Crazy? Well, as it stands now, the Federal Reserve operates under the belief that it can act as a negative-feedback regulator of the macro economic system. The idea is sound, but based on my experience attempting to control even very simple systems, I'm skeptical of the reality. To begin with the obvious, the economy is anything but simple. Furthermore, the Fed does not have, never has had, and never will have, an accurate measurement of the economy. To wit: it neglected the huge volume of CDOs built up in the last 10 years, and the S&L stress of the 80s, and the tech bubble of the 90s, etc, etc. History shows that there have always been, and will always be, bubbles and newfangled leveraging instruments so anything short of draconian regulation that stopped all financial innovation (which would be worse) will not be anything but reactive. But it gets worse. There are also large and unpredictable latencies in both the measurements and the results of the Fed's actions. Even in simple linear systems, such latencies can have destabilizing effects and since the macro economic system is highly non-linear and constantly evolving the effects are essentially unknowable apriori.

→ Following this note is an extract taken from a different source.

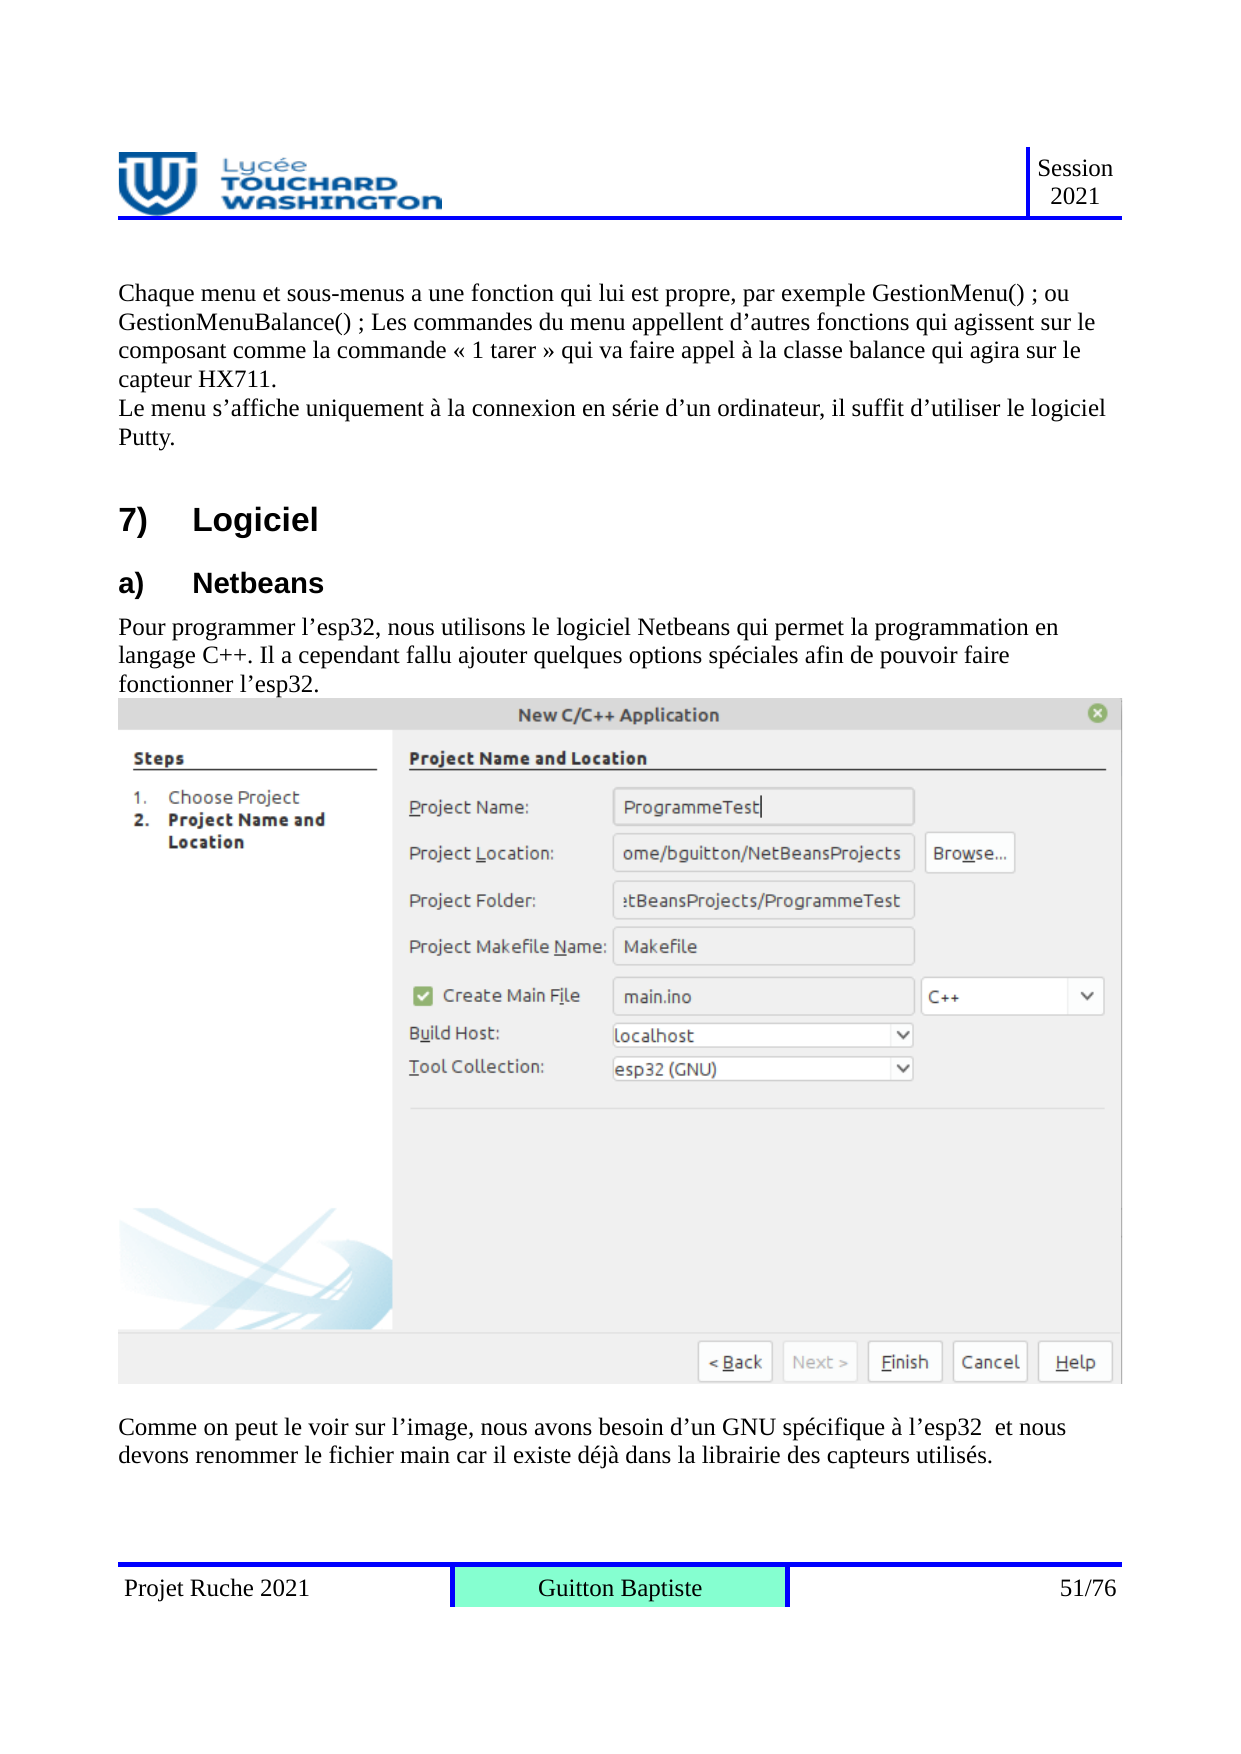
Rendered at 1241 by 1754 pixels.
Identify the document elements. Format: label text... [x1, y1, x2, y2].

In summary, I suspect that the macroeconomic system is not directly controllable in the way that is envisioned by the creators of the Federal Reserve due to non-linearity, poor measurability, and latency. Therefore, given that the economy probably has some SOC like organization, I suspect that random Fed moves would probably be no worse than the current strategy and would probably be better.

1 comment:

AENEUMANN said...

I would have to agree that the Fed is dreaming when it comes to attempting single point feedback control of the economy.

In engineering, servo control of systems is normally well-done only for linear-systems of very low complexity.

In my design work, I have had good success with 'simulated annealing' for rapid estimates of the worst-case configurations of large-component systems.

Simulated annealing was brought to fame in the approximate solution of the Traveling Salesman Problem, which is not solvable in closed form and is virtually unsolvable by iterative computer approach except for modest numbers of towns under about 50.

However simulated annealing was successfully used to point to the approximate value of the unknowable limit of the Traveling Salesman Problem.

In my work concerning worst-case design of systems, I have found simulated annealing is a practical method of determining the soundness of a design, and more importantly for rapidly optimizing the performance of the design.

Perhaps the idea of introducing 1/f noise into the discount rate could be expanded along the lines of simulated annealing by randomly varying up to about 20 variables in order to more clearly define the unknowable economic system model.